Records supplied:
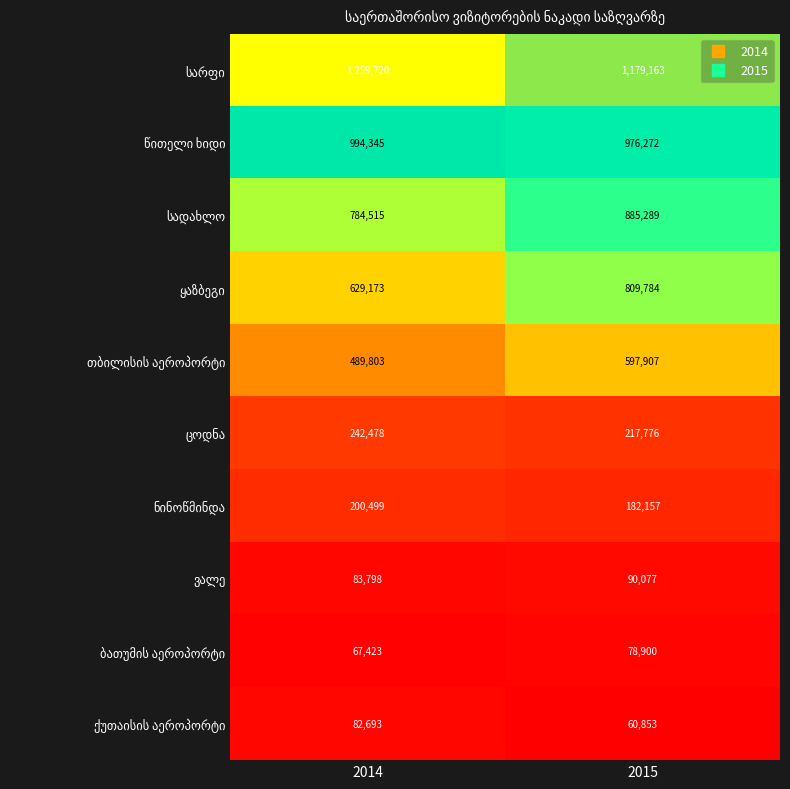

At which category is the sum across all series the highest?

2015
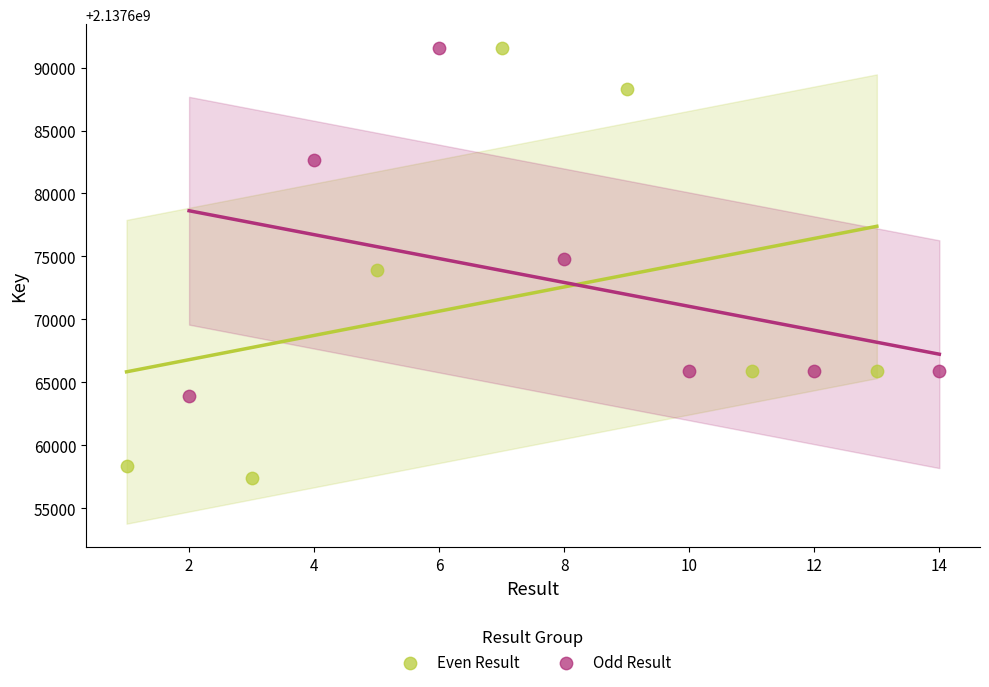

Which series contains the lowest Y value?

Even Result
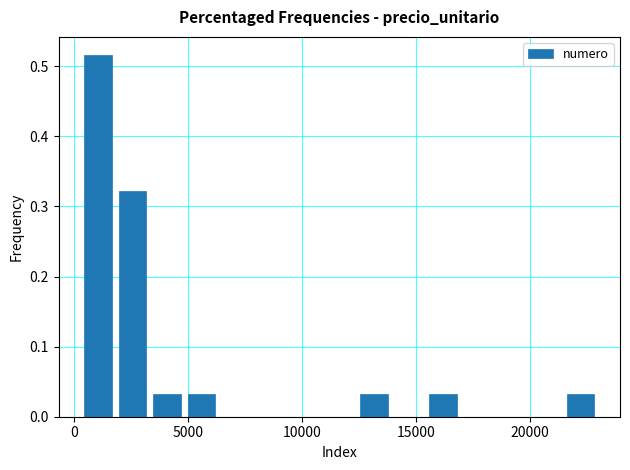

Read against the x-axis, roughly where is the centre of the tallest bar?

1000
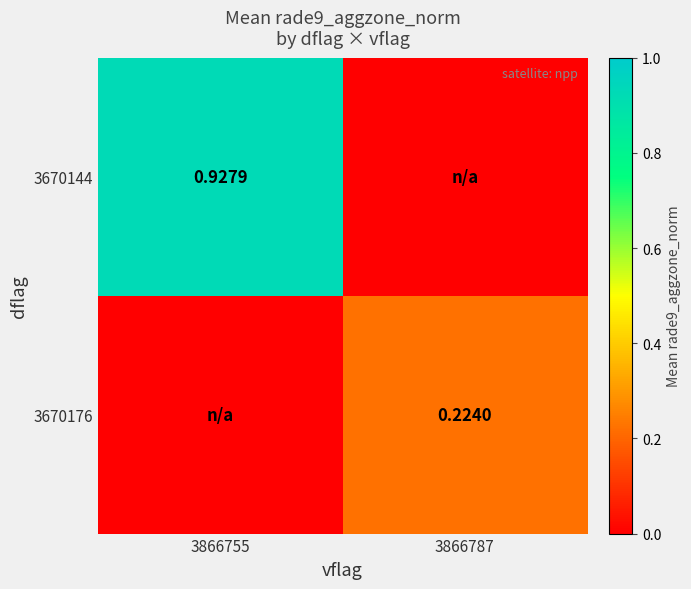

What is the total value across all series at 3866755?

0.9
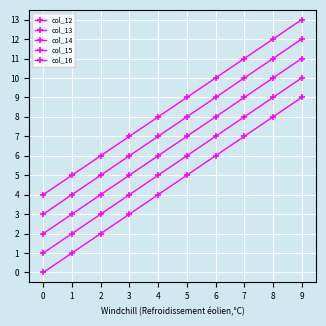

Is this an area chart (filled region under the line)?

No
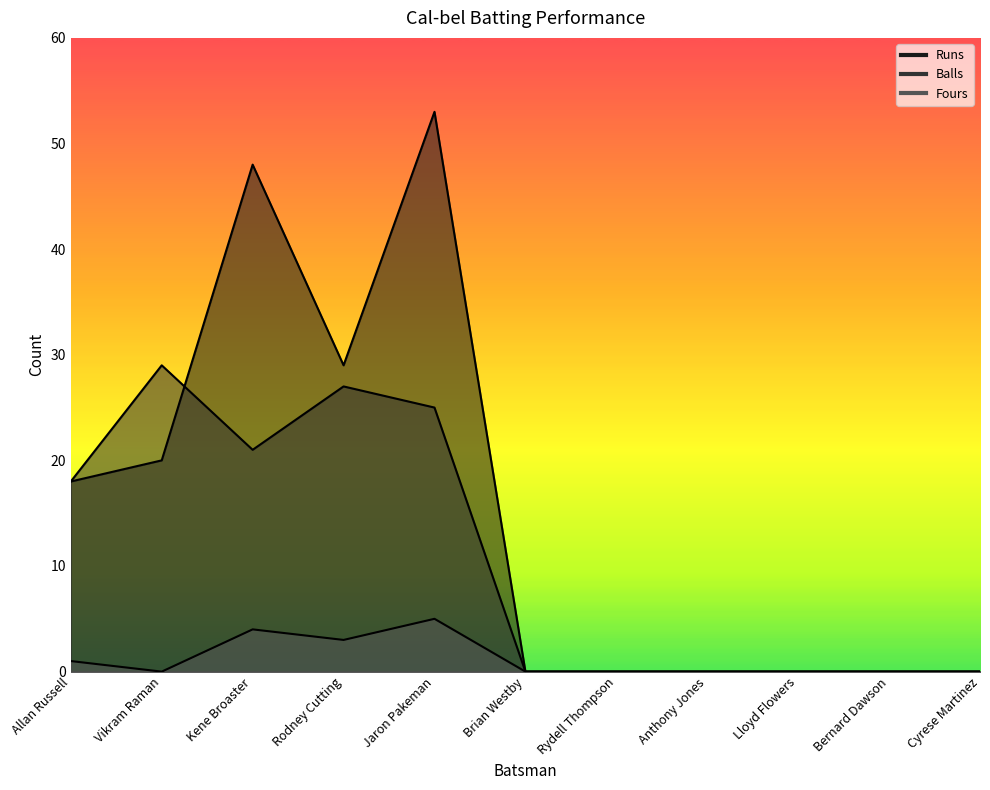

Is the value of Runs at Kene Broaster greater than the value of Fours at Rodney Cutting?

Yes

Brief: Collect every line above that contains the word "value" and copy each of those lines in full. Case counts.

Reply to the task:
Which series contains the lowest Y value?
What is the total value across all series at 3866755?
Is the value of Runs at Kene Broaster greater than the value of Fours at Rodney Cutting?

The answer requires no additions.